**Assignment**
Please copy out, word for word, the lines of the items that begin at the line containing "Chat Copilot et assistant" and end after the line containing "d'analyser le trafic.".
[Opening Data for analysis section]
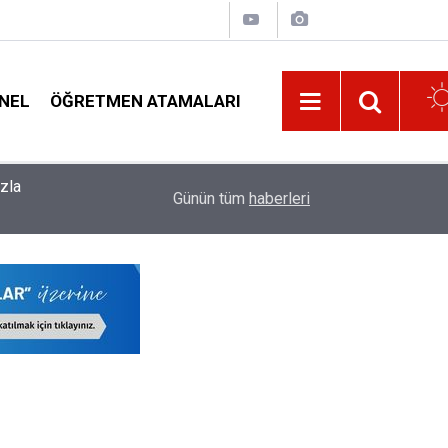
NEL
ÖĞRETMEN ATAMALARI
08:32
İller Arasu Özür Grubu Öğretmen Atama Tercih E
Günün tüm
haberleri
[Closing Data for analysis section]
[Opening Data for analysis section]
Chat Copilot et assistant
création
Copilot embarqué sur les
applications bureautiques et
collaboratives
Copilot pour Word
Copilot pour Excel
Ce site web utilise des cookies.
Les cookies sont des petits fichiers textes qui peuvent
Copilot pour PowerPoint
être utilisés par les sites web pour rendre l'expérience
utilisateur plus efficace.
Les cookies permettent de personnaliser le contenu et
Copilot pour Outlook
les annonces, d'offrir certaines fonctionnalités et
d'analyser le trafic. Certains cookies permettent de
[Closing Data for analysis section]
**Response for this exercise**
Chat Copilot et assistant
création
Copilot embarqué sur les
applications bureautiques et
collaboratives
Copilot pour Word
Copilot pour Excel
Ce site web utilise des cookies.
Les cookies sont des petits fichiers textes qui peuvent
Copilot pour PowerPoint
être utilisés par les sites web pour rendre l'expérience
utilisateur plus efficace.
Les cookies permettent de personnaliser le contenu et
Copilot pour Outlook
les annonces, d'offrir certaines fonctionnalités et
d'analyser le trafic. Certains cookies permettent de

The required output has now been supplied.